I felt my eyebrows tense. “You are,” I said.
“My email account will be active a little while longer,” he said. “And yours will be active for a long time. So we could be in touch.” Everything hurt, especially “could,” and “a little while longer.” “You should try to have a nice time,” he continued. “Even here.”
I nodded.
“You should visit me in California.”
“Okay.”
“Come here.” I stepped forward and he drew me toward him, holding me so close that I had difficulty breathing. Standing on my toes, my face pressed sideways against his chest, I was unable to see over his shoulder and found myself instead looking down, toward the gravel path that led to the beach. I patted his back, which felt so solid and present under his T-shirt. I felt at a loss—for words, breath, thought, everything.
I said bye first, to be brave. I still thought bravery would be somehow rewarded.
“Bye,” he replied.
It seemed to take hours just to reach the beginning of the gravel path. Then I started downhill toward the shore. After a few steps, I stopped. I hadn’t heard the car door close. I hadn’t heard the motor start. I thought about turning back. Was that one of the things that could be done? Well, of course it was. Here I was in this world, with the same rights as anyone else—I could turn, walk in circles, stamp my foot. But none of these things would change the fact that he was going clear around the Earth, with no plan and no reason to come back to where I was.
I kept walking toward the river. I could hear the tears welling up. They made a creaking sound. I felt too worn out to blink them back, and anyway there was nobody there to see. I felt my face changing, my cheeks getting soft and hot. I came to a tennis court. Two couples my parents’ age were playing doubles. One of the men, who had a beard and was standing very close to the net, let out a yell—“és!”—with every volley. Nobody seemed to notice or care that there was a weeping person there in a Dr. Seuss shirt. Invisibility felt like a blessing.

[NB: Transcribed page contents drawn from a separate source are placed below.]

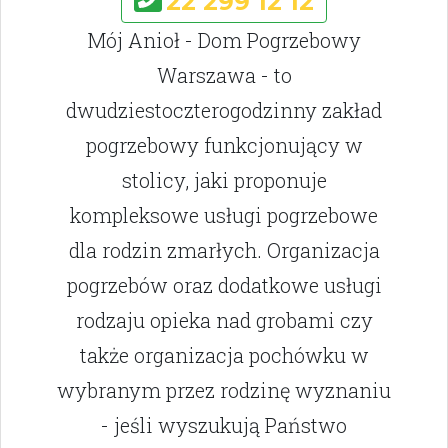
22 299 12 12
Mój Anioł - Dom Pogrzebowy
Warszawa - to
dwudziestoczterogodzinny zakład
pogrzebowy funkcjonujący w
stolicy, jaki proponuje
kompleksowe usługi pogrzebowe
dla rodzin zmarłych. Organizacja
pogrzebów oraz dodatkowe usługi
rodzaju opieka nad grobami czy
także organizacja pochówku w
wybranym przez rodzinę wyznaniu
- jeśli wyszukują Państwo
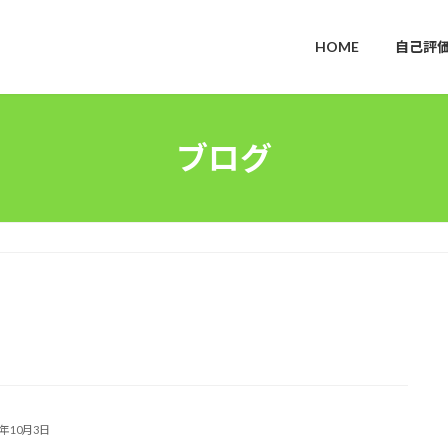
HOME
自己評
ブログ
3年10月3日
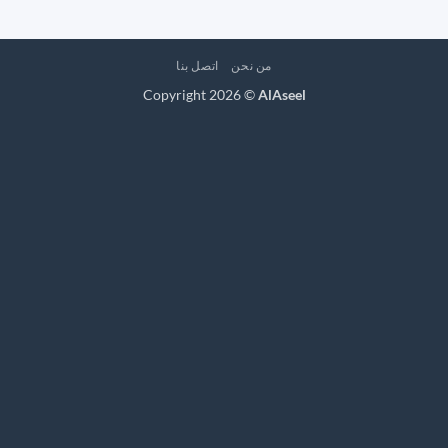
من نحن
اتصل بنا
Copyright 2026 ©
AlAseel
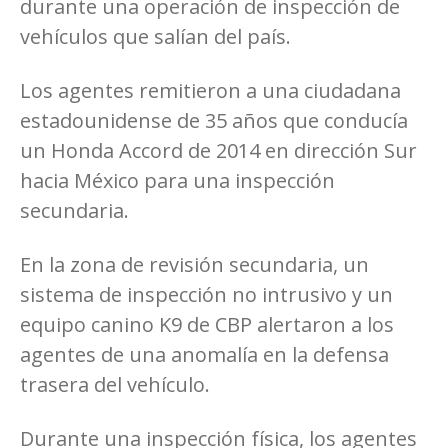
durante una operación de inspección de
vehículos que salían del país.
Los agentes remitieron a una ciudadana
estadounidense de 35 años que conducía
un Honda Accord de 2014 en dirección Sur
hacia México para una inspección
secundaria.
En la zona de revisión secundaria, un
sistema de inspección no intrusivo y un
equipo canino K9 de CBP alertaron a los
agentes de una anomalía en la defensa
trasera del vehículo.
Durante una inspección física, los agentes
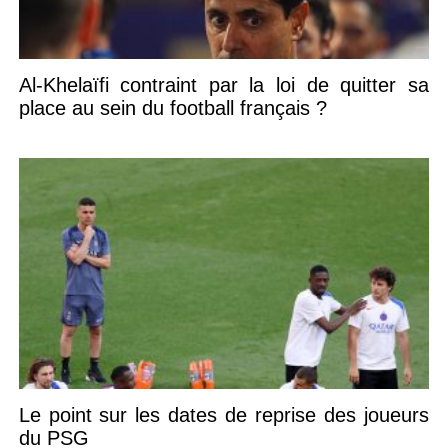
Al-Khelaïfi contraint par la loi de quitter sa
place au sein du football français ?
Le point sur les dates de reprise des joueurs
du PSG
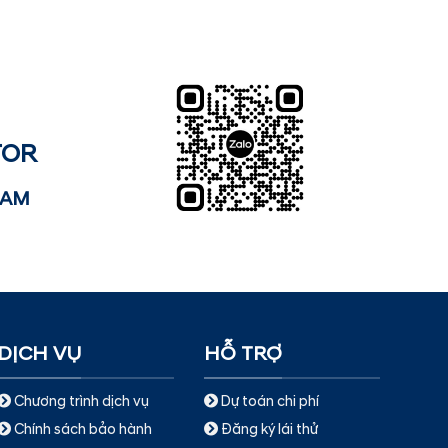
TOR
NAM
DỊCH VỤ
HỖ TRỢ
Chương trình dịch vụ
Dự toán chi phí
Chính sách bảo hành
Đăng ký lái thử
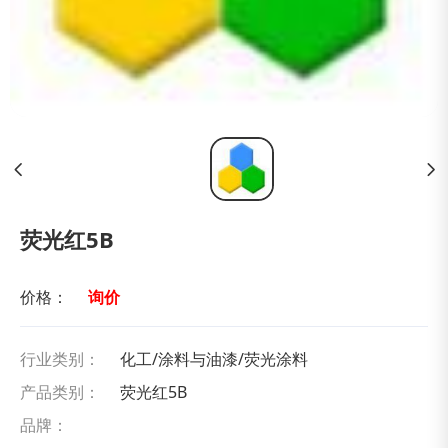
荧光红5B
价格：
询价
行业类别：
化工/涂料与油漆/荧光涂料
产品类别：
荧光红5B
品牌：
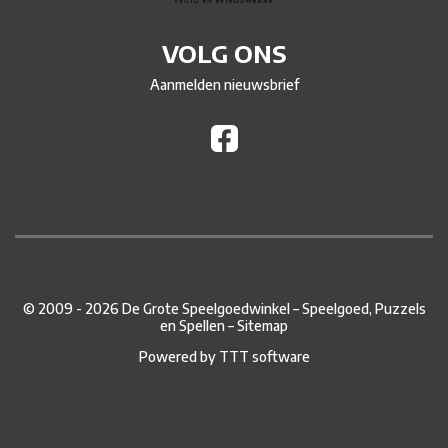
VOLG ONS
Aanmelden nieuwsbrief
© 2009 - 2026 De Grote Speelgoedwinkel – Speelgoed, Puzzels
en Spellen –
Sitemap
Powered by
TTT software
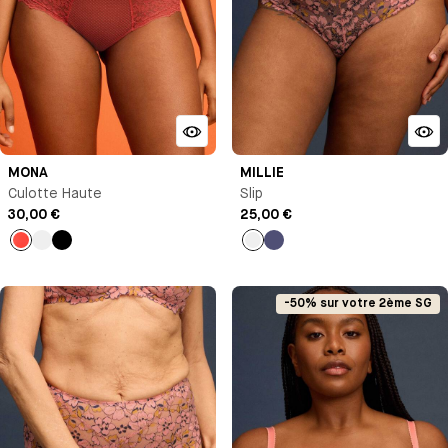
MONA
MILLIE
Culotte Haute
Slip
30,00 €
25,00 €
Orange
Beige
Noir
Pêche
Bleu
nuit
-50% sur votre 2ème SG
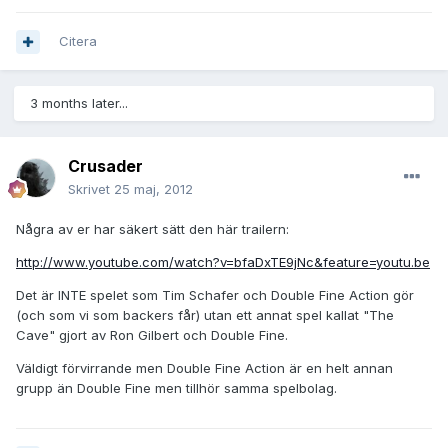
Citera
3 months later...
Crusader
Skrivet
25 maj, 2012
Några av er har säkert sätt den här trailern:
http://www.youtube.com/watch?v=bfaDxTE9jNc&feature=youtu.be
Det är INTE spelet som Tim Schafer och Double Fine Action gör
(och som vi som backers får) utan ett annat spel kallat "The
Cave" gjort av Ron Gilbert och Double Fine.
Väldigt förvirrande men Double Fine Action är en helt annan
grupp än Double Fine men tillhör samma spelbolag.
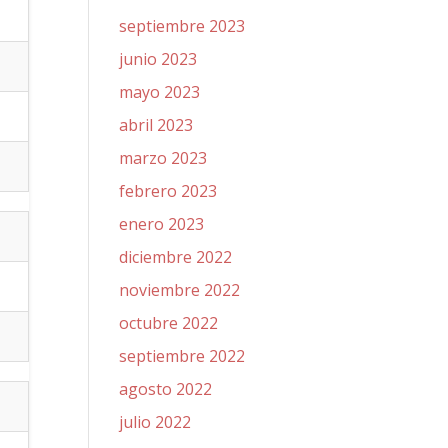
septiembre 2023
junio 2023
mayo 2023
abril 2023
marzo 2023
febrero 2023
enero 2023
diciembre 2022
noviembre 2022
octubre 2022
septiembre 2022
agosto 2022
julio 2022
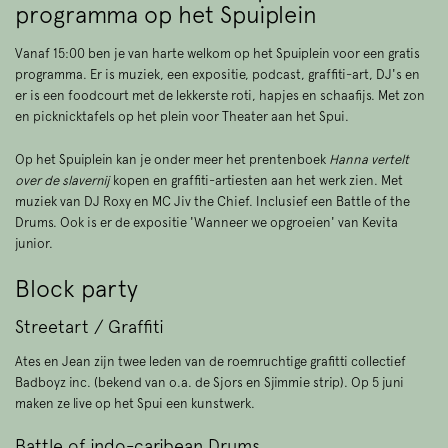
programma op het Spuiplein
Vanaf 15:00 ben je van harte welkom op het Spuiplein voor een gratis
programma. Er is muziek, een expositie, podcast, graffiti-art, DJ's en
er is een foodcourt met de lekkerste roti, hapjes en schaafijs. Met zon
en picknicktafels op het plein voor Theater aan het Spui.
Op het Spuiplein kan je onder meer het prentenboek
Hanna vertelt
over de slavernij
kopen en graffiti-artiesten aan het werk zien. Met
muziek van DJ Roxy en MC Jiv the Chief. Inclusief een Battle of the
Drums. Ook is er de expositie 'Wanneer we opgroeien' van Kevita
junior.
Block party
Streetart / Graffiti
Ates en Jean zijn twee leden van de roemruchtige grafitti collectief
Badboyz inc. (bekend van o.a. de Sjors en Sjimmie strip). Op 5 juni
maken ze live op het Spui een kunstwerk.
Battle of indo-caribean Drums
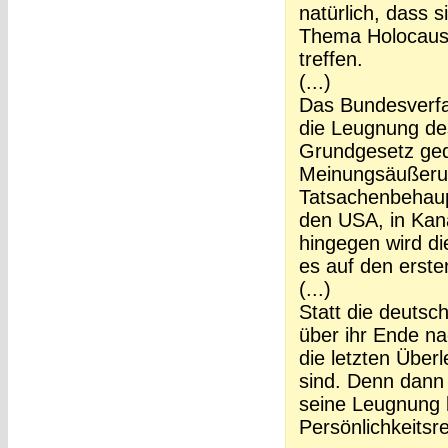
natürlich, dass
Thema Holocaust 
treffen.
(...)
Das Bundesverfa
die Leugnung des
Grundgesetz ged
Meinungsäußerun
Tatsachenbehaupt
den USA, in Kan
hingegen wird di
es auf den erste
(...)
Statt die deutsc
über ihr Ende n
die letzten Übe
sind. Denn dann i
seine Leugnung k
Persönlichkeitsr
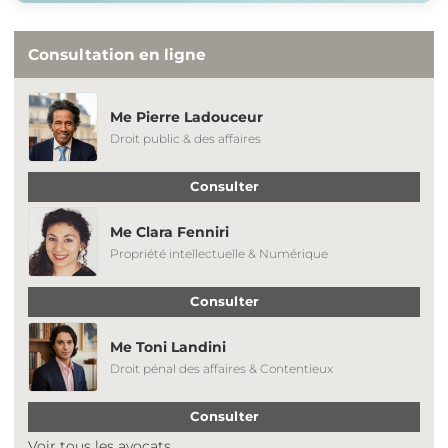
Consultation en ligne
Me Pierre Ladouceur
Droit public & des affaires
Consulter
Me Clara Fenniri
Propriété intellectuelle & Numérique
Consulter
Me Toni Landini
Droit pénal des affaires & Contentieux
Consulter
Voir tous les avocats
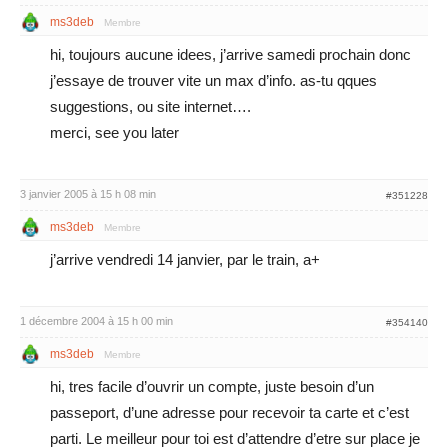
ms3deb
Membre
hi, toujours aucune idees, j’arrive samedi prochain donc
j’essaye de trouver vite un max d’info. as-tu qques
suggestions, ou site internet….
merci, see you later
3 janvier 2005 à 15 h 08 min
#351228
ms3deb
Membre
j’arrive vendredi 14 janvier, par le train, a+
1 décembre 2004 à 15 h 00 min
#354140
ms3deb
Membre
hi, tres facile d’ouvrir un compte, juste besoin d’un
passeport, d’une adresse pour recevoir ta carte et c’est
parti. Le meilleur pour toi est d’attendre d’etre sur place je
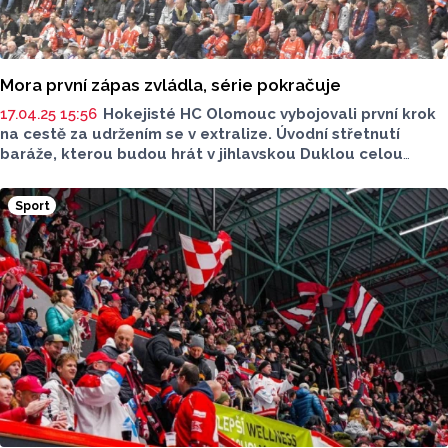
Mora první zápas zvládla, série pokračuje
17.04.25 15:56
Hokejisté HC Olomouc vybojovali první krok
na cestě za udržením se v extralize. Úvodní střetnutí
baráže, kterou budou hrát v jihlavskou Duklou celou
doma v Plecharéně, Mora vyhrála až po samostatných
nájezdech. Zápas skončil 2:1, obě olomoucké branky dal
Sport
útočník Jakub Orsava. Série pokračuje druhým zápasem
dnes, další utkání se hrají v neděli a v pondělí.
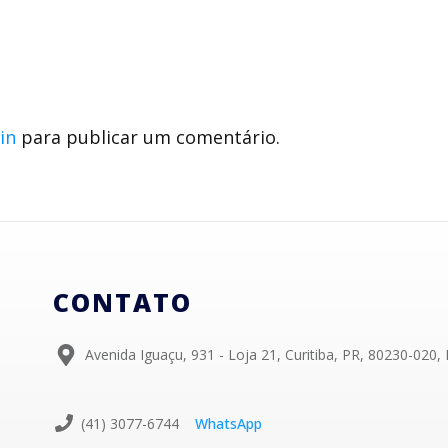
in
para publicar um comentário.
CONTATO
Avenida Iguaçu, 931 - Loja 21, Curitiba, PR, 80230-020, 
(41) 3077-6744
WhatsApp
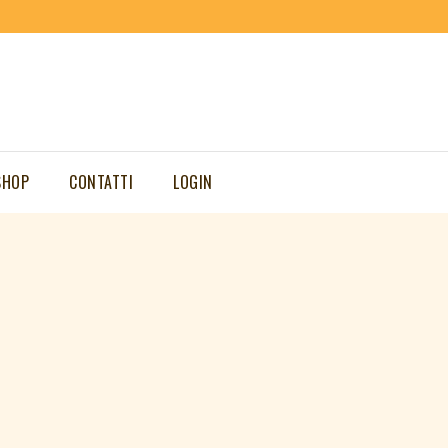
SHOP
CONTATTI
LOGIN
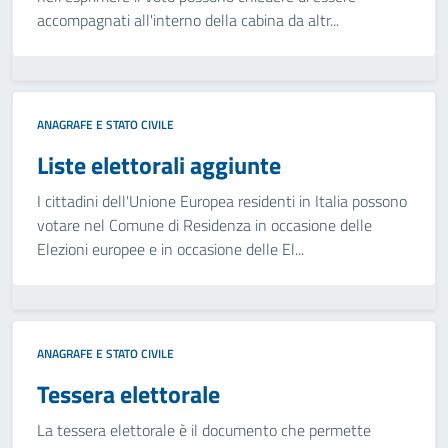
accompagnati all'interno della cabina da altr...
ANAGRAFE E STATO CIVILE
Liste elettorali aggiunte
I cittadini dell'Unione Europea residenti in Italia possono
votare nel Comune di Residenza in occasione delle
Elezioni europee e in occasione delle El...
ANAGRAFE E STATO CIVILE
Tessera elettorale
La tessera elettorale è il documento che permette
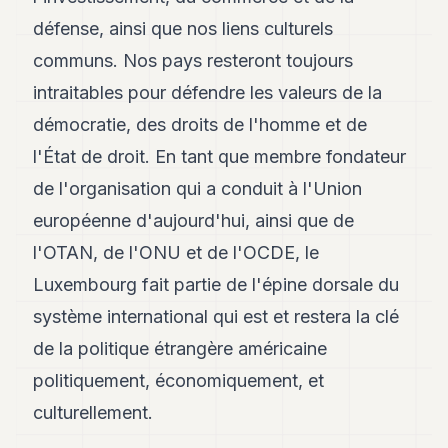
défense, ainsi que nos liens culturels
communs. Nos pays resteront toujours
intraitables pour défendre les valeurs de la
démocratie, des droits de l'homme et de
l'État de droit. En tant que membre fondateur
de l'organisation qui a conduit à l'Union
européenne d'aujourd'hui, ainsi que de
l'OTAN, de l'ONU et de l'OCDE, le
Luxembourg fait partie de l'épine dorsale du
système international qui est et restera la clé
de la politique étrangère américaine
politiquement, économiquement, et
culturellement.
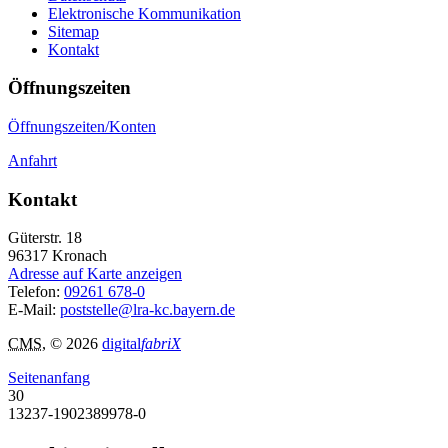
Elektronische Kommunikation
Sitemap
Kontakt
Öffnungszeiten
Öffnungszeiten/Konten
Anfahrt
Kontakt
Güterstr. 18
96317
Kronach
Adresse auf Karte anzeigen
Telefon:
09261 678-0
E-Mail:
poststelle@lra-kc.bayern.de
CMS
, © 2026
digital
fabriX
Seitenanfang
30
13237-1902389978-0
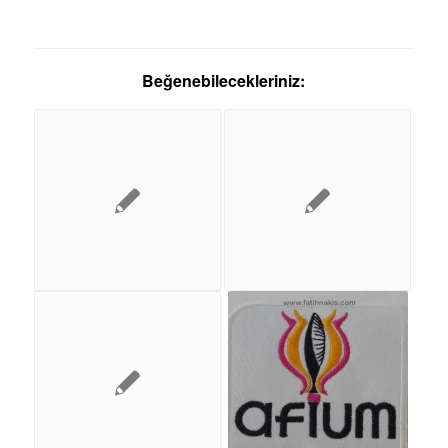
Beğenebilecekleriniz:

Behind the court lay a few green-tinged tennis balls among some green gravel. The beach came into view. I felt a flood of relief and realized it was because the beach was empty and the campers were elsewhere. I wasn’t ready to join them. I went back to the tennis court and watched the game for a few minutes, to give Ivan time to clear out. Then I climbed back up the hill. He was gone.
I lit a cigarette as I started walking along the main road. The cigarette magically and unequivocally stopped the flow of tears. It was impossible not to feel that it was a benevolent force, the way it protected you like that. Passing the restaurant in a boat, I followed the shady path along the river to the ferry dock. White fluff resembling milkweed fell from the trees, silently and in great quantities. It hadn’t been there last time. I had never seen anything like it before. The whiteness kept falling and falling, like in a sentence from linguistics or the philosophy of language. I thought about the winter—how I used to run into Ivan sometimes walking through the snow-covered quad, a satchel strap crossing the front of his black puffy jacket. I remembered how we’d had so much time ahead of us.